═════ DATA FOR REVIEW

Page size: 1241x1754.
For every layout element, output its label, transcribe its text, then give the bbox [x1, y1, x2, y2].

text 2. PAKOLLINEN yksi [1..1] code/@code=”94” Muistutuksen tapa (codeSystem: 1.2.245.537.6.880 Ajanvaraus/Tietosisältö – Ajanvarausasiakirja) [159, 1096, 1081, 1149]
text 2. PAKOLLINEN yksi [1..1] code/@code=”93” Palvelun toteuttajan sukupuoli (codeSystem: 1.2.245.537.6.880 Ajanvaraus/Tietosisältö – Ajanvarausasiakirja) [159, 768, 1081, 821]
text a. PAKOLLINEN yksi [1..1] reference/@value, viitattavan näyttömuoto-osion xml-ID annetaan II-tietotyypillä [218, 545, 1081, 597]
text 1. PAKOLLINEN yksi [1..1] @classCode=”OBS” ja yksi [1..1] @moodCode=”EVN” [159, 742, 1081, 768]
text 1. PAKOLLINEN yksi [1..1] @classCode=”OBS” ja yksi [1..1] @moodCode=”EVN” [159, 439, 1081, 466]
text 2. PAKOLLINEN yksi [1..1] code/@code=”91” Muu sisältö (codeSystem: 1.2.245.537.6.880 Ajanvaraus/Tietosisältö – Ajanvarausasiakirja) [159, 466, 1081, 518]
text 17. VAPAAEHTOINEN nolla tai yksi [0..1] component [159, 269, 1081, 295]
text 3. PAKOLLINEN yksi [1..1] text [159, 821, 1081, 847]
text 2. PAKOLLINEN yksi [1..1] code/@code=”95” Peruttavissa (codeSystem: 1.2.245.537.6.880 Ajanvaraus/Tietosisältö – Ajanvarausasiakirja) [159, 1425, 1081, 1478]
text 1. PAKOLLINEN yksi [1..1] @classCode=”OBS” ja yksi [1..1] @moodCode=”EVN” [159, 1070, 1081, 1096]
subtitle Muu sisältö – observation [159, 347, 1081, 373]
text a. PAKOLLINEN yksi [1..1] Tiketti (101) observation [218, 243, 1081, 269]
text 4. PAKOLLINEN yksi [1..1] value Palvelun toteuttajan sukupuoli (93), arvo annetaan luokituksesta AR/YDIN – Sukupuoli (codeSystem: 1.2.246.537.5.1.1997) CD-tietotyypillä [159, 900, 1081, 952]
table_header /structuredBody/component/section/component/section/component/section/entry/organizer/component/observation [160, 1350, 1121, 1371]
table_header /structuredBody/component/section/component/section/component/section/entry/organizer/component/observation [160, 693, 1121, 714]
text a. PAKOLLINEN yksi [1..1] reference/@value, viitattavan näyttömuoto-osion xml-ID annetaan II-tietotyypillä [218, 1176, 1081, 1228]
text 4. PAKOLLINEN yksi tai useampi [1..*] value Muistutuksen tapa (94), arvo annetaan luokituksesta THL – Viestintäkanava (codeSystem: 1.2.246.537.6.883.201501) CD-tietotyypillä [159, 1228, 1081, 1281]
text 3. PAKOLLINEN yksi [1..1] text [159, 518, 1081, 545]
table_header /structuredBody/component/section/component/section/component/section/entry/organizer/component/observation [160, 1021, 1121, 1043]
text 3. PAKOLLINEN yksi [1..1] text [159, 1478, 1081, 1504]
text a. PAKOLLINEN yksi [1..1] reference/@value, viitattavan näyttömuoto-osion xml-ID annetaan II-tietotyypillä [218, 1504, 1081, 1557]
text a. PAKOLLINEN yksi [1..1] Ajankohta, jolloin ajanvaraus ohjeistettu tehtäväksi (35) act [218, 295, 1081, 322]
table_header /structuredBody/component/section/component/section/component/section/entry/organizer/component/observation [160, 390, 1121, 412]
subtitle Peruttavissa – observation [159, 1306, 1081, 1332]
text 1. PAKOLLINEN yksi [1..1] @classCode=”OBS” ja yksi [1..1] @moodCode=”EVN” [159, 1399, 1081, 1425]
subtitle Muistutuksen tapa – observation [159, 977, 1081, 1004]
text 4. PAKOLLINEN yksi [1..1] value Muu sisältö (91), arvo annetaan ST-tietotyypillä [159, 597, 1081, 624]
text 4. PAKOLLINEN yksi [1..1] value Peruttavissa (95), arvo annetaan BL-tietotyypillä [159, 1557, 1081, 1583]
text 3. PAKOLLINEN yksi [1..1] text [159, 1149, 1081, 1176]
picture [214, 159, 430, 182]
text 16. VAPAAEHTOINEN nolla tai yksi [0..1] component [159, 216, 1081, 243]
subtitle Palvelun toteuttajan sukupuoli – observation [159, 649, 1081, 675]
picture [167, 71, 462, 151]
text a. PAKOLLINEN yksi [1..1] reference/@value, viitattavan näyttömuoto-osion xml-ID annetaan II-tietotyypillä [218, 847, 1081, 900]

══════════

=== REQUIREMENT ===
Print out every record, character for character.

=== SOLUTION FOR THIS TASK ===
Page size: 1241x1754.
For every layout element, output its label, transcribe its text, then give the bbox [x1, y1, x2, y2].

text 2. PAKOLLINEN yksi [1..1] code/@code=”94” Muistutuksen tapa (codeSystem: 1.2.245.537.6.880 Ajanvaraus/Tietosisältö – Ajanvarausasiakirja) [159, 1096, 1081, 1149]
text 2. PAKOLLINEN yksi [1..1] code/@code=”93” Palvelun toteuttajan sukupuoli (codeSystem: 1.2.245.537.6.880 Ajanvaraus/Tietosisältö – Ajanvarausasiakirja) [159, 768, 1081, 821]
text a. PAKOLLINEN yksi [1..1] reference/@value, viitattavan näyttömuoto-osion xml-ID annetaan II-tietotyypillä [218, 545, 1081, 597]
text 1. PAKOLLINEN yksi [1..1] @classCode=”OBS” ja yksi [1..1] @moodCode=”EVN” [159, 742, 1081, 768]
text 1. PAKOLLINEN yksi [1..1] @classCode=”OBS” ja yksi [1..1] @moodCode=”EVN” [159, 439, 1081, 466]
text 2. PAKOLLINEN yksi [1..1] code/@code=”91” Muu sisältö (codeSystem: 1.2.245.537.6.880 Ajanvaraus/Tietosisältö – Ajanvarausasiakirja) [159, 466, 1081, 518]
text 17. VAPAAEHTOINEN nolla tai yksi [0..1] component [159, 269, 1081, 295]
text 3. PAKOLLINEN yksi [1..1] text [159, 821, 1081, 847]
text 2. PAKOLLINEN yksi [1..1] code/@code=”95” Peruttavissa (codeSystem: 1.2.245.537.6.880 Ajanvaraus/Tietosisältö – Ajanvarausasiakirja) [159, 1425, 1081, 1478]
text 1. PAKOLLINEN yksi [1..1] @classCode=”OBS” ja yksi [1..1] @moodCode=”EVN” [159, 1070, 1081, 1096]
subtitle Muu sisältö – observation [159, 347, 1081, 373]
text a. PAKOLLINEN yksi [1..1] Tiketti (101) observation [218, 243, 1081, 269]
text 4. PAKOLLINEN yksi [1..1] value Palvelun toteuttajan sukupuoli (93), arvo annetaan luokituksesta AR/YDIN – Sukupuoli (codeSystem: 1.2.246.537.5.1.1997) CD-tietotyypillä [159, 900, 1081, 952]
table_header /structuredBody/component/section/component/section/component/section/entry/organizer/component/observation [160, 1350, 1121, 1371]
table_header /structuredBody/component/section/component/section/component/section/entry/organizer/component/observation [160, 693, 1121, 714]
text a. PAKOLLINEN yksi [1..1] reference/@value, viitattavan näyttömuoto-osion xml-ID annetaan II-tietotyypillä [218, 1176, 1081, 1228]
text 4. PAKOLLINEN yksi tai useampi [1..*] value Muistutuksen tapa (94), arvo annetaan luokituksesta THL – Viestintäkanava (codeSystem: 1.2.246.537.6.883.201501) CD-tietotyypillä [159, 1228, 1081, 1281]
text 3. PAKOLLINEN yksi [1..1] text [159, 518, 1081, 545]
table_header /structuredBody/component/section/component/section/component/section/entry/organizer/component/observation [160, 1021, 1121, 1043]
text 3. PAKOLLINEN yksi [1..1] text [159, 1478, 1081, 1504]
text a. PAKOLLINEN yksi [1..1] reference/@value, viitattavan näyttömuoto-osion xml-ID annetaan II-tietotyypillä [218, 1504, 1081, 1557]
text a. PAKOLLINEN yksi [1..1] Ajankohta, jolloin ajanvaraus ohjeistettu tehtäväksi (35) act [218, 295, 1081, 322]
table_header /structuredBody/component/section/component/section/component/section/entry/organizer/component/observation [160, 390, 1121, 412]
subtitle Peruttavissa – observation [159, 1306, 1081, 1332]
text 1. PAKOLLINEN yksi [1..1] @classCode=”OBS” ja yksi [1..1] @moodCode=”EVN” [159, 1399, 1081, 1425]
subtitle Muistutuksen tapa – observation [159, 977, 1081, 1004]
text 4. PAKOLLINEN yksi [1..1] value Muu sisältö (91), arvo annetaan ST-tietotyypillä [159, 597, 1081, 624]
text 4. PAKOLLINEN yksi [1..1] value Peruttavissa (95), arvo annetaan BL-tietotyypillä [159, 1557, 1081, 1583]
text 3. PAKOLLINEN yksi [1..1] text [159, 1149, 1081, 1176]
picture [214, 159, 430, 182]
text 16. VAPAAEHTOINEN nolla tai yksi [0..1] component [159, 216, 1081, 243]
subtitle Palvelun toteuttajan sukupuoli – observation [159, 649, 1081, 675]
picture [167, 71, 462, 151]
text a. PAKOLLINEN yksi [1..1] reference/@value, viitattavan näyttömuoto-osion xml-ID annetaan II-tietotyypillä [218, 847, 1081, 900]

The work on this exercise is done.